With perpetrators ranging from tiny fire ants to a nine-and-a-half-foot bull shark, Virginia’s Chief Medical Examiner recently visited the MCV Campus to introduce medical students to the sometimes deadly encounters that Virginians have had with the animal kingdom.
Leah Bush, M.D., is the state’s Chief ME and also an alumna of the medical school. Prior to January 2008, she served for more than 18 years as Deputy Chief in the Tidewater District, but this past year stepped into the Chief’s post of overseeing Virginia’s nationally recognized statewide medical examiner’s system.
In Tidewater, she regularly gave Eastern Virginia Medical School’s M2 students glimpses into the world of autopsies and crime scene investigation. As a result of that interaction, EVMS’ fourth-year elective rotation in forensic pathology was fully subscribed. She would like to see the same in Richmond, where this year’s 20 spots have only three students signed up. She traces that disinterest to the larger problem that “forensic pathology fellowships nationwide are only half filled.” She often asks herself, “What can we do to increase interest?”
Her return to the MCV Campus is part of her answer: “Introduce students to the field early on and spark their interest.”
In fact, Dr. Bush’s appearance at the Pathology Club meeting attracted students, residents and faculty members. She presented nine cases of animal-related deaths that had been investigated by the medical examiner’s office, sharing information on disease processes, clues for diagnosis and how medical examiners approach an autopsy.
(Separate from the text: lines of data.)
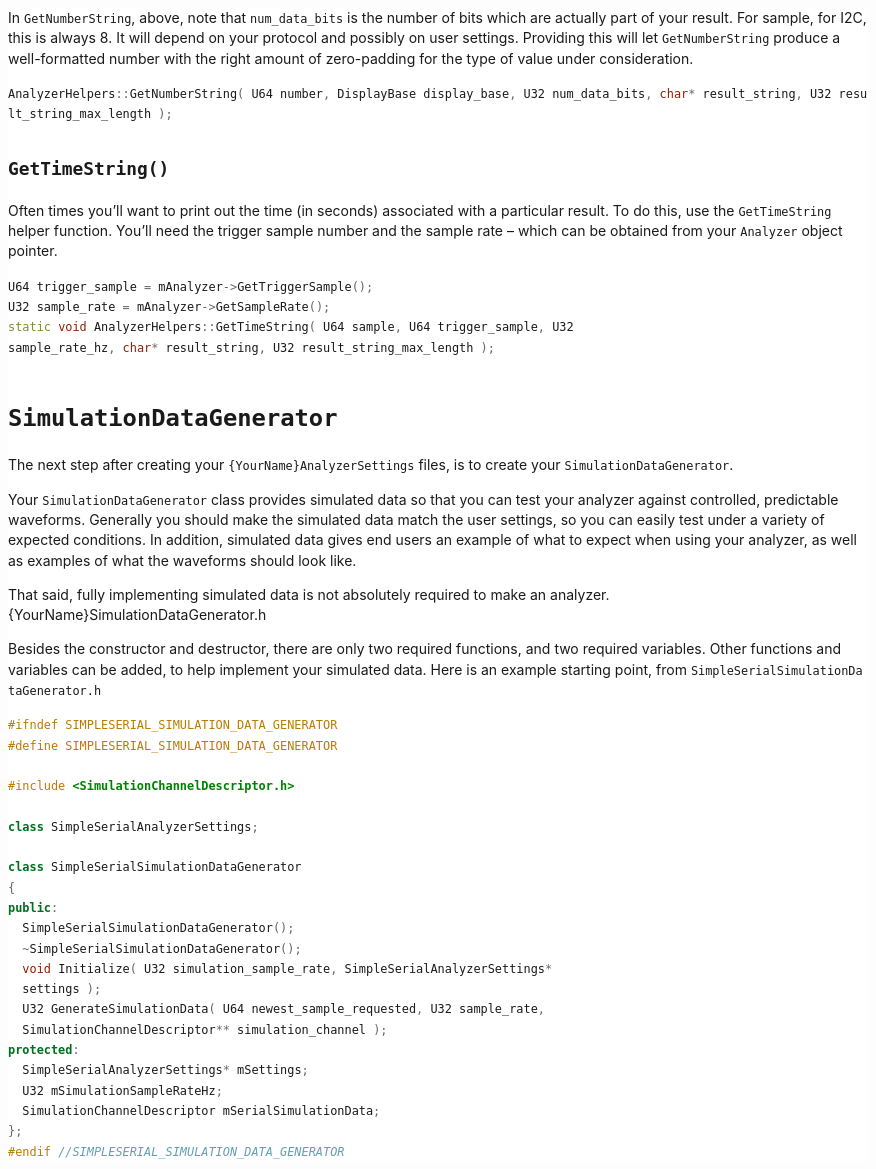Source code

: In ```GetNumberString```, above, note that ```num_data_bits``` is the number of bits which are actually part of your result. For sample, for I2C, this is always 8. It will depend on your protocol and possibly on user settings. Providing this will let ```GetNumberString``` produce a well-formatted number with the right amount of zero-padding for the type of value under consideration.
```c++
AnalyzerHelpers::GetNumberString( U64 number, DisplayBase display_base, U32 num_data_bits, char* result_string, U32 result_string_max_length );
```
## ```GetTimeString()```
Often times you’ll want to print out the time (in seconds) associated with a particular result. To do this, use the ```GetTimeString``` helper function. You’ll need the trigger sample number and the sample rate – which can be obtained from your ```Analyzer``` object pointer.

```c++
U64 trigger_sample = mAnalyzer->GetTriggerSample();
U32 sample_rate = mAnalyzer->GetSampleRate();
static void AnalyzerHelpers::GetTimeString( U64 sample, U64 trigger_sample, U32
sample_rate_hz, char* result_string, U32 result_string_max_length );
```

# ```SimulationDataGenerator```

The next step after creating your ```{YourName}AnalyzerSettings``` files, is to create your
```SimulationDataGenerator```.

Your ```SimulationDataGenerator``` class provides simulated data so that you can test your analyzer against controlled, predictable waveforms. Generally you should make the simulated data match the user settings, so you can easily test under a variety of expected conditions. In addition, simulated data gives end users an example of what to expect when using your analyzer, as well as examples of what the waveforms should look like.

That said, fully implementing simulated data is not absolutely required to make an analyzer.
{YourName}SimulationDataGenerator.h

Besides the constructor and destructor, there are only two required functions, and two required
variables. Other functions and variables can be added, to help implement your simulated data. Here is an example starting point, from ```SimpleSerialSimulationDataGenerator.h```

```c++
#ifndef SIMPLESERIAL_SIMULATION_DATA_GENERATOR
#define SIMPLESERIAL_SIMULATION_DATA_GENERATOR

#include <SimulationChannelDescriptor.h>

class SimpleSerialAnalyzerSettings;

class SimpleSerialSimulationDataGenerator
{
public:
  SimpleSerialSimulationDataGenerator();
  ~SimpleSerialSimulationDataGenerator();
  void Initialize( U32 simulation_sample_rate, SimpleSerialAnalyzerSettings*
  settings );
  U32 GenerateSimulationData( U64 newest_sample_requested, U32 sample_rate,
  SimulationChannelDescriptor** simulation_channel );
protected:
  SimpleSerialAnalyzerSettings* mSettings;
  U32 mSimulationSampleRateHz;
  SimulationChannelDescriptor mSerialSimulationData;
};
#endif //SIMPLESERIAL_SIMULATION_DATA_GENERATOR
```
“Anti-venom decreases death rate to less that 4 percent when it’s given in time,” she told her audience, as she shared the details of two timber rattlesnake bites in the western part of the state. Though most species, including the rattlesnake, have hemotoxic venom that destroys tissue and prevents the normal clotting of blood, Dr. Bush reported that up to 60 percent of snake bites are “dry,” without venom and harmless.
She also had advice on diagnosing brown recluse spider bites. “If the patient in the emergency department tells you that the brown recluse was hairy, jumped or was on a web, it has been misidentified.”
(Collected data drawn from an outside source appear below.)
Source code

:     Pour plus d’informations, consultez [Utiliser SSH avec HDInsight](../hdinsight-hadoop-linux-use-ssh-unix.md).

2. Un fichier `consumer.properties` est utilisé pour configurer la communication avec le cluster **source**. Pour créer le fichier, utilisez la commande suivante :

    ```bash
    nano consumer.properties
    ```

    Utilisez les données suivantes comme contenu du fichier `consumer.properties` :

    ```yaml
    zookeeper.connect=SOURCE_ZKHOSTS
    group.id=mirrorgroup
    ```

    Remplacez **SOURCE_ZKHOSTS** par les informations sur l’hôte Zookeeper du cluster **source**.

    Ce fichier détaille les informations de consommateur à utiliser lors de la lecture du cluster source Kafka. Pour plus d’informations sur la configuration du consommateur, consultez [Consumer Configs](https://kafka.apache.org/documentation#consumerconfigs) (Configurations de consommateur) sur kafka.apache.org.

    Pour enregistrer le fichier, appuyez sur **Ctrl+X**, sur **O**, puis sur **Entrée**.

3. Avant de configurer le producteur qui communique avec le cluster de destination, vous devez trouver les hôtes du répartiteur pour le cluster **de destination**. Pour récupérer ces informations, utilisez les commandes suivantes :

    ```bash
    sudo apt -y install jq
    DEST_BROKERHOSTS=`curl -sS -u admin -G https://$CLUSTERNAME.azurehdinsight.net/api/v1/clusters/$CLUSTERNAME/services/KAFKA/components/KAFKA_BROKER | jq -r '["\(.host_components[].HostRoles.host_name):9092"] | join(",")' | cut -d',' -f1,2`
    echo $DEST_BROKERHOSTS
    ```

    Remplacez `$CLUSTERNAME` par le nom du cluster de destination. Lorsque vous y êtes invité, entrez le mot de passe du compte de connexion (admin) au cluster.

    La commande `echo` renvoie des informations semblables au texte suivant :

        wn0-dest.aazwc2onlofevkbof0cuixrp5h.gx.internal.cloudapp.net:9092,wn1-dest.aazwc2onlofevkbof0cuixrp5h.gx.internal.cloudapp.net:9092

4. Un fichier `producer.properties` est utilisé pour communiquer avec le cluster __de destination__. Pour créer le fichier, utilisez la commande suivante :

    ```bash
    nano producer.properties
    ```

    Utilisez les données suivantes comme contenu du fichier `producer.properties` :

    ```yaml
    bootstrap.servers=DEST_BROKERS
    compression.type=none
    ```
It was, however, a brown recluse that bit a 68-year-old woman with a number of underlying medical problems. The spider’s venom exacerbated her pulmonary hypertension and congestive heart failure and set her on a fatal three-month course of declining health that included a one-month stay in the ICU. Dr. Bush described the treatments that were attempted to combat the wound’s progression and the bacteria that lodged there. Wrapping up her discussion of the case, Dr. Bush explained how medical examiners determine manner of death, which in this case was found to be accidental.
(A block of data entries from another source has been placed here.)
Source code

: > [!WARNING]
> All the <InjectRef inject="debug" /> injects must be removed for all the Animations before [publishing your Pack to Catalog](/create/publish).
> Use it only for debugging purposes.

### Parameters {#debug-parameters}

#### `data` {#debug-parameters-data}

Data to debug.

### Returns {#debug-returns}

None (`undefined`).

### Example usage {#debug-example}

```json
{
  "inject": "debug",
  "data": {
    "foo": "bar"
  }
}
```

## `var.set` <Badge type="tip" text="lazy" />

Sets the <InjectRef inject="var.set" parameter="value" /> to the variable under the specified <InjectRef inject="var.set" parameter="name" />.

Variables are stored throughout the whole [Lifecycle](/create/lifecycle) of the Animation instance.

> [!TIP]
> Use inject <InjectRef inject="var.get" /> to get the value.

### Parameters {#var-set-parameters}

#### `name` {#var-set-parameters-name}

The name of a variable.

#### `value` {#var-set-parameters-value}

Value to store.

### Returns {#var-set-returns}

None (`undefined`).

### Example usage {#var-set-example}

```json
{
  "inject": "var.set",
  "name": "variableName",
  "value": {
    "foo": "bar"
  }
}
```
Three deaths resulting from the stings of bees and fire ants were opportunities to review the symptoms of anaphylaxis. A shark attack and two dog maulings led to a discussion of the utility of swabbing wounds for gum cells that can be submitted for DNA analysis in order to pinpoint a shark’s species or a dog’s identity.
Investigations like these, says Dr. Bush, make the M4 elective rotation in forensic pathology the ideal setting for a solid review of anatomy and disease processes. Especially for students who are preparing to take Step 2 of the medical licensing exam. In addition to learning and practicing dissection technique, students have the chance to perform blood draws from the subclavian and femoral arteries as well as improve their suturing and intubation skills. “The forensic exam includes many skills that will help you in your careers,” she told the students.
And she hopes that as a result of that experience, more students will be drawn into the field of forensic pathology - just as she was. After earning her medical degree in 1984, Dr. Bush stayed on to complete her pathology training. Like many residents, she needed to make some additional money, so she became a part-time local medical examiner. Though she had no interested in forensic pathology as a career when she started, after a couple of years, “I’d found my niche. Crime scenes, death investigations, talking to police. Why would I want to go to a hospital and sit in a pathology lab?”